Miami’s had it’s fair share of major events and moments over the years. But where do all of those moments happen? On the just-as-famous roads, streets, avenues, and boulevards that connect the city. Whether your memories are mostly of being stuck in traffic on them or the street party that erupted when a certain Cuban leader died, these are the streets that make Miami, Miami.
It’s got a lot of names, but whether you call it Tamiami Trail, SW 8th Street, or simply “Calle Ocho,” this stretch of road has been the hub of Miami’s Cuban community for decades. It’s brimming with Cuban food, ventanitas, and infectious music and includes well-known spots like Domino Park (formally known as Maximo Gomez Park) and the Tower Theater. Use our Little Havana guide to explore it.
Ocean Drive and Collins Avenue
Ocean Drive is the most South Beach spot on South Beach – bars and clubs compete to pump out the loudest beats on the block until 5 a.m., and there’s a steady stream of beautiful people in bathing suits. The Art Deco architecture has been preserved fastidiously, making it one of the architecturally interesting strips in Miami-Dade too. This is the place you take out of towners if they want to see the Miami of Miami Vice… or drop unreasonable amounts of money on brightly colored cocktails. It merges into Collins Avenue at 15th Street, where you’ll find the low-slung Art Deco buildings merge into towering big name hotels from the Miami Beach heyday, like The Palms, plus some of Miami’s most famous nightclubs, like LIV. They’re bordered to the east by Miami’s most famous strip of beach the whole way.
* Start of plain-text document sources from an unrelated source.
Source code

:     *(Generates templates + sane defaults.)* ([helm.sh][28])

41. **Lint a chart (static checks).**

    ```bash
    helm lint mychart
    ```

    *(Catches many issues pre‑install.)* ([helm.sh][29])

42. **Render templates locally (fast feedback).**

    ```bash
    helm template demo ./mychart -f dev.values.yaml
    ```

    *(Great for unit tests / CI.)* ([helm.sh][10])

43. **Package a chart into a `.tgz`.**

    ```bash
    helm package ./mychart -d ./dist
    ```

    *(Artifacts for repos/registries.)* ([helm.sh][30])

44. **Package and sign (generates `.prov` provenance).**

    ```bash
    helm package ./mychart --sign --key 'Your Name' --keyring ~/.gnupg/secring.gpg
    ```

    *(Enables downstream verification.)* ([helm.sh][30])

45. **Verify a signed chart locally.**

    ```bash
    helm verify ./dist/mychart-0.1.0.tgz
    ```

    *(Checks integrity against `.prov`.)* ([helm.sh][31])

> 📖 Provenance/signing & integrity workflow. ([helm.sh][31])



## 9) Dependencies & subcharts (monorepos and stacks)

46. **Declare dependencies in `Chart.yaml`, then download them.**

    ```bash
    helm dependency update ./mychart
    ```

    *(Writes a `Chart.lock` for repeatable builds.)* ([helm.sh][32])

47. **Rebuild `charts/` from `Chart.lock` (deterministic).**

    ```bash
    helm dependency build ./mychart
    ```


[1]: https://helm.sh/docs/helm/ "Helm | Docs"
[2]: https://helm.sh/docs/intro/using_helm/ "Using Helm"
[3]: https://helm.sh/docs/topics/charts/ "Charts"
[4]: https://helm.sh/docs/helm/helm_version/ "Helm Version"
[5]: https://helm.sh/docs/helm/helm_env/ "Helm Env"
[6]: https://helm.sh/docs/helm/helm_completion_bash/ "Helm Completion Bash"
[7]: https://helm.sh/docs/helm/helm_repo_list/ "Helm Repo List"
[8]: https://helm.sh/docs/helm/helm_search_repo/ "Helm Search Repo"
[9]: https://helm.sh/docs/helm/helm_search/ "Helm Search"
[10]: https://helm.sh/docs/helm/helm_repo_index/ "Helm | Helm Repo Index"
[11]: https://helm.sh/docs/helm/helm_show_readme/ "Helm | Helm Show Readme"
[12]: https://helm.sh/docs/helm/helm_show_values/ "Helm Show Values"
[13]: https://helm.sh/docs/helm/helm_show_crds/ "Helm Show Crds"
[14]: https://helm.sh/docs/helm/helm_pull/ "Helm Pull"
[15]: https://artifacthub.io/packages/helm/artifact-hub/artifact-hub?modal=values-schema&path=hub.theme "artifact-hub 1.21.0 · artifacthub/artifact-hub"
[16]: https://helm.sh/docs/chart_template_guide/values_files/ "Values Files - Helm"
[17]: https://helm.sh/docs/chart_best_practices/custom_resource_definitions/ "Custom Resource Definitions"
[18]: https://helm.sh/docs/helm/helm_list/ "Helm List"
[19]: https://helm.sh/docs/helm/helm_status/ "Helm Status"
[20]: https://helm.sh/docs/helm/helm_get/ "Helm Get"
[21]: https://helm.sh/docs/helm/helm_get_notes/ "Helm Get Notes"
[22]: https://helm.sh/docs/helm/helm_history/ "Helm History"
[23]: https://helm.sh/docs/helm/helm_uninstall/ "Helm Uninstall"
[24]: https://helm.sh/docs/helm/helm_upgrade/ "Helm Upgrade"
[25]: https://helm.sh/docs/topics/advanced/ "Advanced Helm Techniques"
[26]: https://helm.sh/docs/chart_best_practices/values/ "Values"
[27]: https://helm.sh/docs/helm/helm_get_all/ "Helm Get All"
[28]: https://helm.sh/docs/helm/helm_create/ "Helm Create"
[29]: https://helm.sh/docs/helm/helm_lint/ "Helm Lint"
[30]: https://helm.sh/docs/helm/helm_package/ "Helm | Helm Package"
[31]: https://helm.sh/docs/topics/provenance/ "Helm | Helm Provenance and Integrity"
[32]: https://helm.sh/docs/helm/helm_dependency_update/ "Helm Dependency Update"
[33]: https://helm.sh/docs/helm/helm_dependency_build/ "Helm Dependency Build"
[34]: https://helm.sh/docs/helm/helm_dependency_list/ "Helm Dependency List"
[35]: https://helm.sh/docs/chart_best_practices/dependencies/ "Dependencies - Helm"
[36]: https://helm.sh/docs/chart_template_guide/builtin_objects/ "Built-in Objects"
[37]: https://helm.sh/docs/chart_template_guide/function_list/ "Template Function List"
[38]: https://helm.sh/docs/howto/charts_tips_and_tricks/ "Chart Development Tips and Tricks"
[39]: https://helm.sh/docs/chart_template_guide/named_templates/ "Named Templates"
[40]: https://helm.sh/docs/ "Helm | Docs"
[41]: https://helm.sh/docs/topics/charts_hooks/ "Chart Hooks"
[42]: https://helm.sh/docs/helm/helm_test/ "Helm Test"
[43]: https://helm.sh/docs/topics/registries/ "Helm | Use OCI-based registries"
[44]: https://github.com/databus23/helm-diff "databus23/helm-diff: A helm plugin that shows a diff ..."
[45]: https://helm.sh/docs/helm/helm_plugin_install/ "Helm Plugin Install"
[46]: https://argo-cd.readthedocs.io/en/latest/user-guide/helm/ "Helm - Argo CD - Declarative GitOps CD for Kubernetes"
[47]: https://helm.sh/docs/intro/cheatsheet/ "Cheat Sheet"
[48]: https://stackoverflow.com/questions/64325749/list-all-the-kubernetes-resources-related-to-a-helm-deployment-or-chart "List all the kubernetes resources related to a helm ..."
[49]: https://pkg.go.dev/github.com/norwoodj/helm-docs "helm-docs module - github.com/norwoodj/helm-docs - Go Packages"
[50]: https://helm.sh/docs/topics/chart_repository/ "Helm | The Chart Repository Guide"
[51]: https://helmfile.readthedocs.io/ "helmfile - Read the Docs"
One of Miami’s oldest destinations, Miracle Mile was chosen to be the hub of Coral Gables by the city’s founder, George Merrick. In 1922 he picked this half-mile stretch of Coral Way to be the center for Coral Gables City Hall and the main place to catch the trolley line. The grand Mediterranean buildings, many of them still the same buildings built during Merrick’s time, are full of high-end shops, restaurants, art galleries, bridal stores, and, of course, the Miracle Theatre. The mile’s Streetscape makeover is trying to make it more pedestrian friendly for shoppers and add a French feel.
Downtown Flagler Street
Yes, we promise this street wasn’t always under construction, although it feels that way sometimes. Henry Flagler’s namesake has been running through the oldest part of Downtown Miami, officially, since 1921. It still looks like it’s from a different time, thanks to buildings like The Olympia Theater and lots of brick. The architecture along Flagler shows how much Miami has changed throughout the years. It’s a mix of historic 1920s-style buildings and Miami’s Art Deco signature flair. It’s also the official latitude base that defines Miami-Dade’s north and south streets on the grid system.
Biscayne Boulevard in MiMo
Much of Biscayne Boulevard is just traffic lights and run-of-the-mill buildings, but when you hit the historic MiMo District, aka Upper Eastside, Miami history shines through. Most of the motels lining this street date back to the 1950s and 1960s, and retain much of the original architecture. The area went through a rough patch in the 1980s (like many of Miami’s historically great spots) and a fair amount of seediness went down at those motels, but preservation efforts are well underway today as the area booms. Save the Coppertone girl!
Like it or not, you’ve probably been to Lincoln Road Mall at least once – if not for the massive crowds and street performers, than for the New World Center or Colony Theatre. Like most of Miami Beach it was once a mangrove forest, but now it’s a pedestrian-only strip that intersects with Alton Rd., full of places to eat, shops and rows of very manicured palm trees. Locals love to hate it for its chain stores and hawkers, but no one can deny it captures that South Beach spirit.
Old Cutler Road and Ingraham Highway
The towering trees lining either side of these roads meet in the middle to form a thick, shady canopy, transporting you to another point in time. These roads – which connect at Cocoplum Circle and cut through Coconut Grove and the Gables, all the way south to Cutler Bay and beyond – were inaugurated in the 1870s. It’s one of the most naturally beautiful routes in Miami today – and is lined by some of the county’s most beautiful homes, too.
Aka, West 177th Ave., this is one of the main ways to get to or from Homestead. If you grew up or live down South, then you’ll know that long ago the western bypass was considered the divide between urban and rural Miami-Dade — although nowadays development stretches for miles west of it in many spots. It feels like like one of Miami’s most rural roads, given its spectacular views of the Redlands.